Having trouble with a smoke alarm circuit? If you have a home security system and your keypad is showing a fire alarm problem, you have a few options.
If an alarm company currently monitors your system, you should have them track down and fix the problem. Working on the system yourself could void your warranty.
Also, your alarm company technician is familiar with the type of system you have, and is used to dealing with issues like this. He/she will also have access to a log of signals sent by your panel, helping to accurately pinpoint the problem.
If you have a fire alarm beeping, but the alarm keypad is clear, chances are that it’s not part of your home alarm system.
beeping unit is most likely a 110-volt smoke alarm with a failing
battery. See how to handle the situation here: How to Stop a Beeping
If you’re pretty sure the problem is with a smoke detector tied to your security system, you may want to try locating the problem yourself. If you’re a handy person, a home security DIY type, or an aspiring alarm technician, I can walk you through the troubleshooting process. You’ll need an analog or digital multimeter to measure resistance and voltage, wire strippers, and possibly a ladder to reach your alarm panel and smoke detectors.
This page covers the first part, checking connections inside the panel. This is the point where the wiring connects to the smoke alarm circuit.
The second part is Troubleshooting Smoke Alarm Wiring at the detectors. You’re more likely to find issues with wiring and/or smoke detectors than with the main panel itself.
These steps can be done in either order, as long as you keep track of your findings at each location. This page deals with the main panel connections.
For details on connecting fire alarm zones, see this page on smoke detector wiring. For more on fire zones themselves, see Smoke Detector Circuit Basics.
For information about maintaining smoke alarms, see System Sensor Smoke Detectors, Cleaning and Testing.
If your system is monitored, be sure to call the central monitoring station and put the alarm on “Test” for an hour or two.
Also, disconnect one wire from the siren output terminals. This will save your ears in case you accidentally trip the smoke alarm circuit while testing.
Some brands of security panels, like DSC, supervise the siren wiring. This means disconnecting the siren will put the panel into a “trouble” condition, causing the keypads to beep. This is normal, and can be ignored, or you can press any key or enter your code to silence the beeping.
Find the smoke alarm circuit terminals on the panel, and determine whether you have 2 wire or 4 wire smoke detectors. Check the decal inside the panel lid, or the installation manual for your system. It will show the smoke terminal locations, as well as the hook-ups for the type of smoke alarms that can be used.
If it shows only one kind or the other, you've got the one shown. Some panels are only able to support a single type of smoke detector.
If it lists both 2- and 4-wire smokes as being compatible, then you could have either kind. In that case, check the wire that connects to the loop terminals. If it is 4-conductor wire, see if the other 2 conductors tie to “power” terminals on the panel. If they do, your home has 4 wire smokes. If not, they’re the 2 wire variety.

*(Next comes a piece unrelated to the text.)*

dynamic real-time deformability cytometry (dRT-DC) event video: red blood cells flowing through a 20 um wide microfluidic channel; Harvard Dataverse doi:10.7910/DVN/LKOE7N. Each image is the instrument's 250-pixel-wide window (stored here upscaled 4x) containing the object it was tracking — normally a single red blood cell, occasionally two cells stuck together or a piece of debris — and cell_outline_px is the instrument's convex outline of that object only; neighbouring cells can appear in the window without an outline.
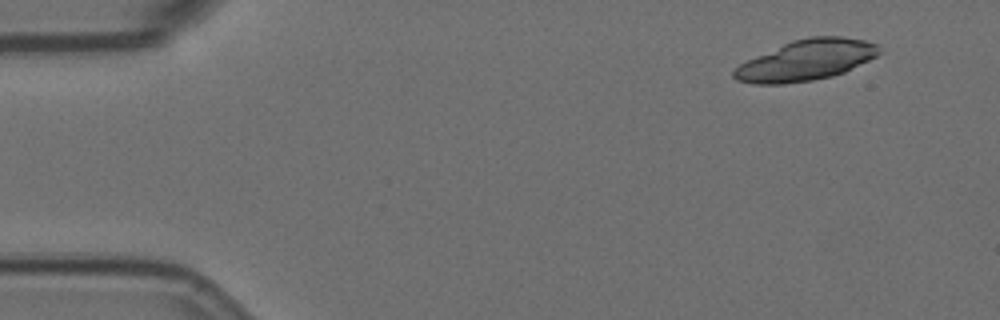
{"species": "Egyptian fruit bat (a non-hibernating species)", "species_latin": "Rousettus aegyptiacus", "temperature_condition": "room temperature", "stored_images_in_passage": 4, "camera_frame_rate_fps": 3000, "um_per_image_px": 0.085, "animal": {"sex": "female"}, "frame": {"image": 1, "passage_image": 1, "time_ms": 0.0, "image_size_px": [1000, 320], "cell_outline_px": [[884, 52], [844, 72], [832, 76], [812, 80], [780, 84], [752, 84], [736, 80], [732, 76], [732, 72], [740, 64], [748, 60], [792, 40], [812, 36], [840, 36], [864, 40], [876, 44]], "centroid_in_image_um": [68.54, 5.12], "position_along_channel_um": 16.5, "area_um2": 34.1}}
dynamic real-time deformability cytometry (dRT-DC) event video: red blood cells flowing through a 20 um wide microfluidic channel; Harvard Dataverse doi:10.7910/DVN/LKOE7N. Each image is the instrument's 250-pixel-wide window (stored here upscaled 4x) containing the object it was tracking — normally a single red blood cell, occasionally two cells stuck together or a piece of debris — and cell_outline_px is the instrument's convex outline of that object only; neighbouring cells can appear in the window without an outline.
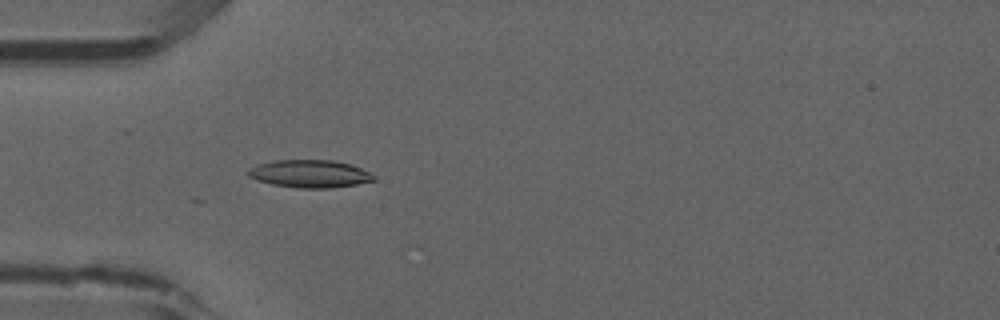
{"species": "common noctule bat (a hibernating species)", "species_latin": "Nyctalus noctula", "temperature_condition": "room temperature", "stored_images_in_passage": 4, "camera_frame_rate_fps": 3000, "um_per_image_px": 0.085, "animal": {"sex": "male", "forearm_length_mm": 52.5}, "frame": {"image": 1, "passage_image": 4, "time_ms": 1.0, "image_size_px": [1000, 320], "cell_outline_px": [[376, 180], [356, 184], [332, 188], [296, 188], [272, 184], [256, 180], [248, 176], [244, 172], [248, 168], [256, 164], [276, 160], [332, 160], [348, 164], [360, 168], [376, 176]], "centroid_in_image_um": [26.27, 14.77], "position_along_channel_um": 58.7, "area_um2": 20.4}}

If you have 2 wire smoke detectors, you’ll just have a smoke loop to meter. In case you have 4 wire smoke detectors, you’ll need to meter both the smoke loop and the smoke power terminals.
Disconnect the smoke loop wiring from the main panel. Make a note of which color wire is connected to which terminal, and then loosen both terminal screws. Remove the wires, being careful not to touch the bare wires to any part of the circuit board.
Connect a probe of your multimeter to each of the wires. Set the meter to measure resistance at a scale of 20K ohms or so.
Wait for the display to stabilize, then check the resistance value shown. Three results are possible:
1. The reading is equal or nearly equal to the value of the end-of-line resistor. If so, then the panel is “seeing” the EOLR.
2. The reading is less than a few hundred ohms, possibly near zero. This indicates a short circuit on the smoke alarm wiring.
3. The reading is very high, or the display shows “OL” (over limit). The wiring has been cut or pulled loose (open circuit).
Next, check for a possible ground on the smoke alarm circuit. Connect a meter probe to each wire, in turn, and touch the other probe to the “ground” or “earth ground” terminal on the panel circuit board. If there is none labeled ground, touch the probe instead to a bare part of the metal enclosure. A screw that fastens the board to the enclosure will also work.
The reading should be very high, or “OL”. If it’s not, there is at least a partial ground on the corresponding wire.
Set your multimeter to the DC Volts scale, set to a range greater than 12 volts. Touch a probe to each power terminal on the panel, red to positive, black to negative. Your meter should read something near 12 volts, give or take a volt.
If not, test your meter settings by touching the probes to the positive and negative battery terminals. If you get a reading there, your meter is set correctly. If not, check the meter for correct range and scale. Also check that you have the correct terminals identified on the circuit board.
If there is still no power at the terminals, the panel may have a blown fuse or bad power supply circuit. See the diagram inside the lid or the installation manual for fuse locations, and replace if necessary.
After checking everything inside the main alarm panel, complete the troubleshooting procedure by checking connections in the field.